For an anecdote, my SIL stopped letting me spend time with her kids, because I wasn't interested in providing free childcare whenever she wanted anymore. As I get older, I've realized that there are some people who feel incomplete without problems in their life. They will create them, create drama, just to feel "normal." You can't change them. They have "rules" and "feelings" however irrational, but will justify or exaggerate them, because getting along or meeting someone in the middle is simply boring.

Bingo!
Anonymous
RE: Trashy - remember that this is subjective; after all, she came from the same background as your husband, and he chose you... (perhaps I'm sensitive about this because my MIL had a big objection to me - thought I was trash. I really hate the term as a descriptor for people). The things you say about your husband's family, and vice versa, reflect on you. She may not be like you, she may not enjoy the same things, and she may have different values. None of that is something you can change. (For example, my MIL thought I was trash because - literally - I'm tall, cut my hair short, didn't wear make-up, and didn't wear designer clothes). It is fine to not like someone, and it is even fine to want to set boundaries with someone because of your dislike, but unless you can really show that her "trashiness" is more actual harm than your personal preference, you can't keep your husband from his sister.
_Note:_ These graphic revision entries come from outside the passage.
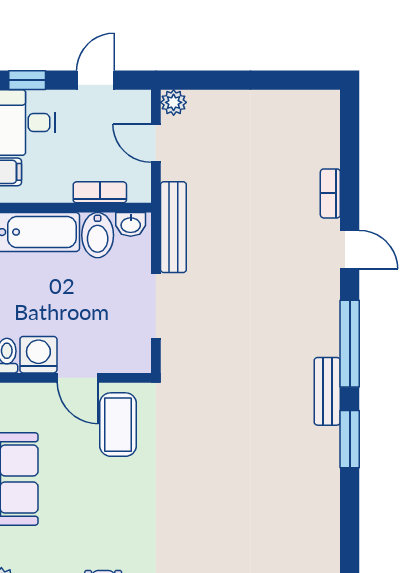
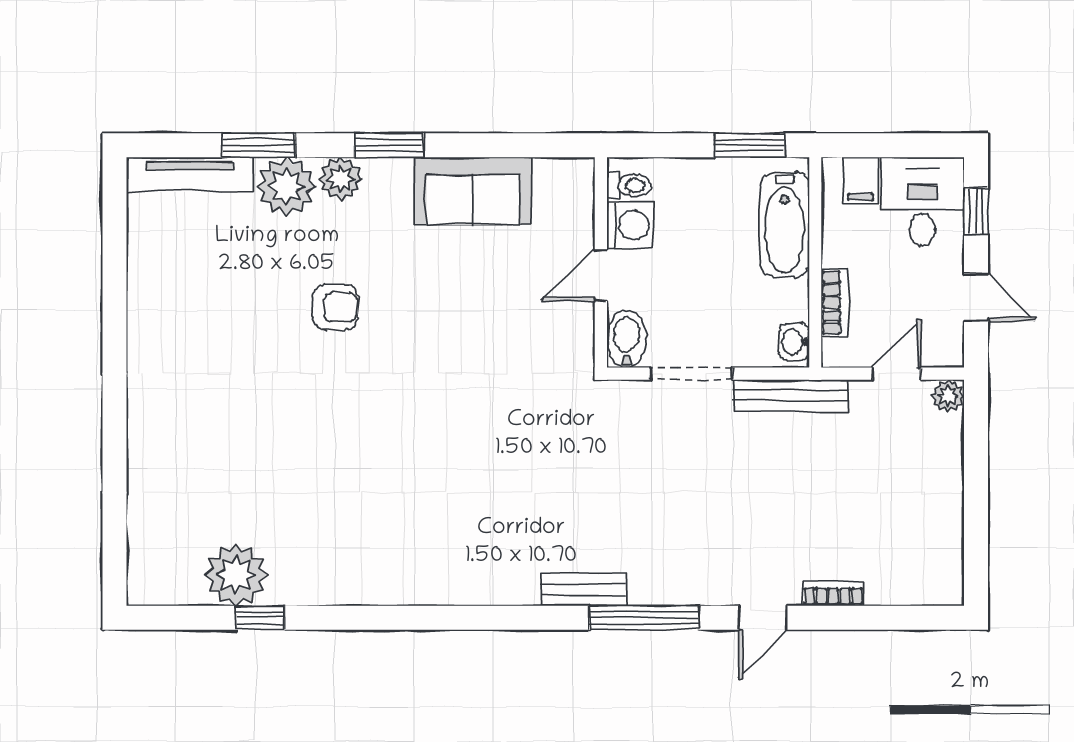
bidet: (98, 235) -> (627, 339), moved, turned 90
coffee table: (118, 425) -> (542, 326), removed
window: (350, 439) -> (524, 618), removed

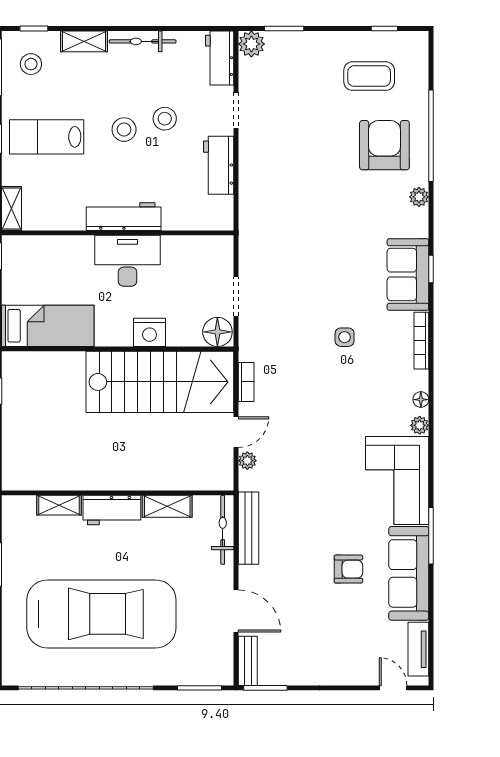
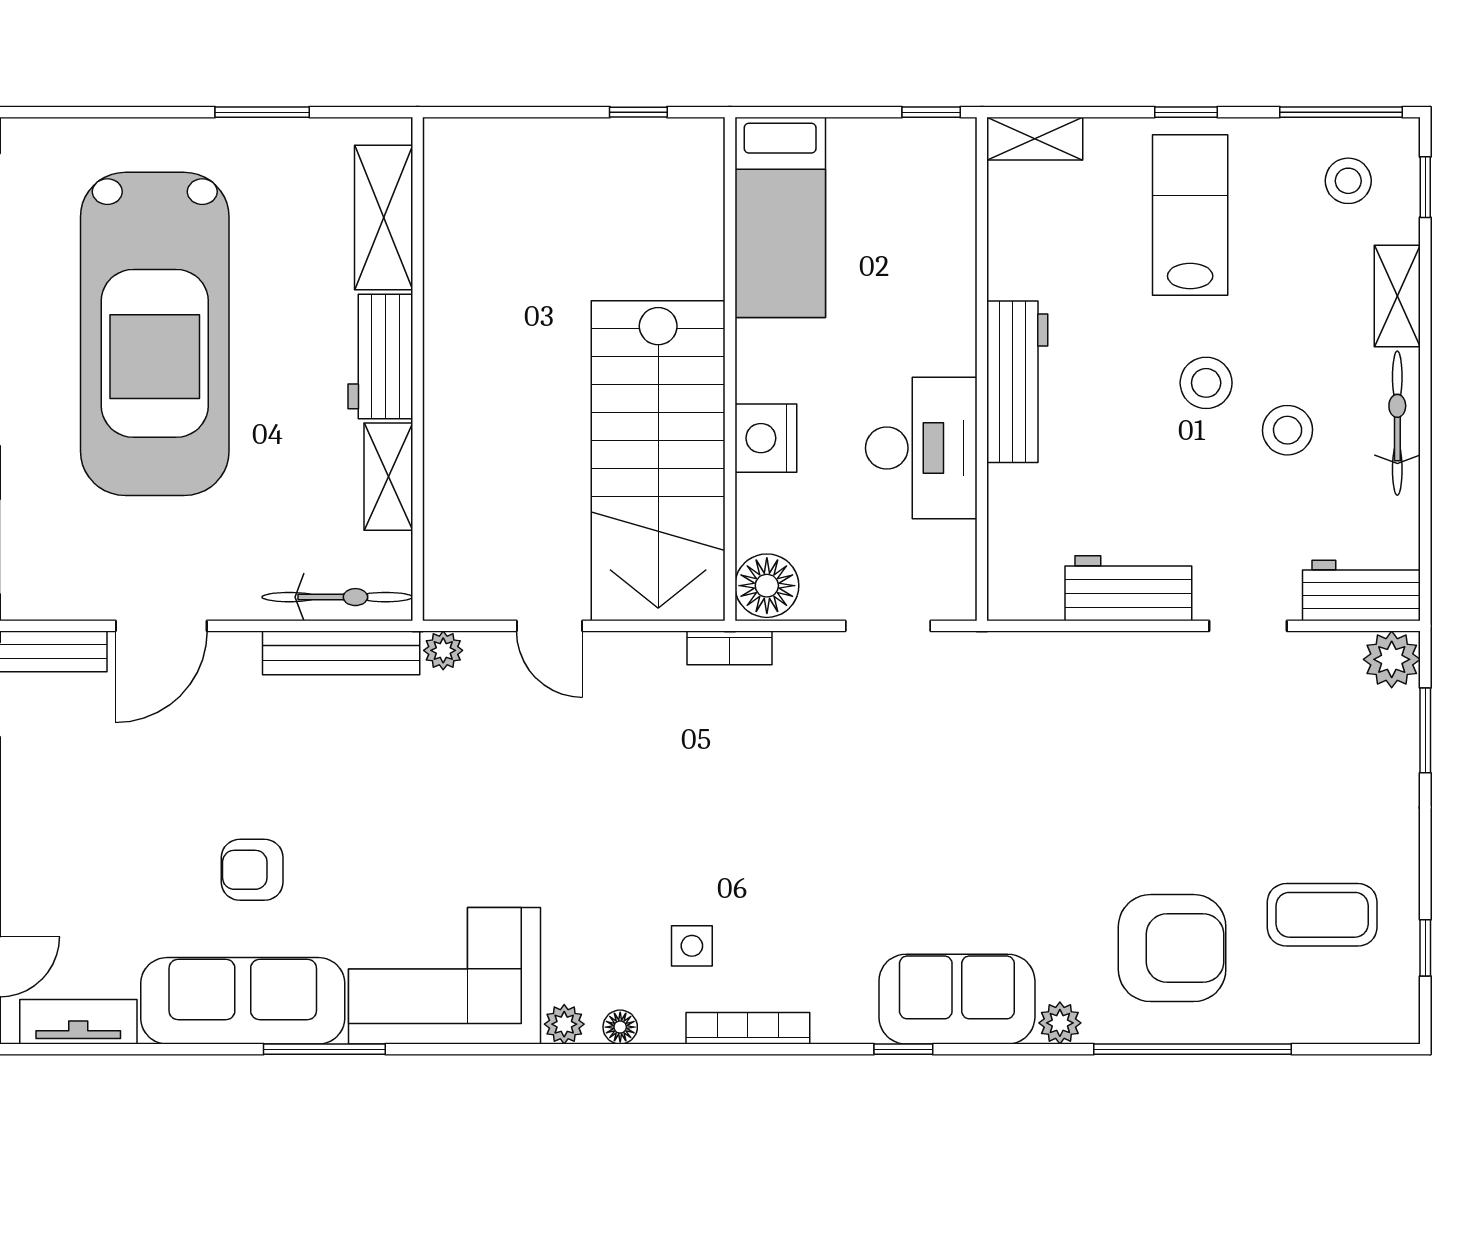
coffee table: (369, 76) -> (1322, 915), turned 90
stool: (165, 119) -> (1288, 430), moved
desk: (128, 261) -> (921, 448), moved
sofa: (408, 274) -> (957, 999), moved
doorway: (236, 297) -> (888, 626), moved
side table: (345, 337) -> (692, 946), moved
bookcase: (246, 382) -> (730, 648), moved
plant: (247, 461) -> (443, 650), moved
shelving: (59, 505) -> (384, 218), width x1.50, depth x1.33
armchair: (348, 569) -> (252, 870), turned 90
And your child is his child too; he gets a say in who has a relationship with the child. If you are both on the same page, this will be so much easier. The two of you should talk about what kind of relationship he wants your child to have with his sister, and then HE can be in charge of that relationship. You can step back.

Re: Smoking - this, you can clearly and firmly put your foot down about. I don't allow smoking in my house, nor would I allow it on my porch. The backyard, I'd probably be more flexible, as long as the butts were picked up. And absolutely none around my child if I can help it (I can't control what strangers in public do). You can set the rules about second hand smoke.

Anonymous
Anonymous wrote:
Anonymous wrote:Other than the smoking and the admittedly annoying unsolicited advice, I am still trying to figure out what is so bad about SIL. These are her worst traits? Am I missing something?


For an anecdote, my SIL stopped letting me spend time with her kids, because I wasn't interested in providing free childcare whenever she wanted anymore. As I get older, I've realized that there are some people who feel incomplete without problems in their life. They will create them, create drama, just to feel "normal." You can't change them. They have "rules" and "feelings" however irrational, but will justify or exaggerate them, because getting along or meeting someone in the middle is simply boring.


Wow. I feel like I wrote this one too! Different problem but same kinds of relatives.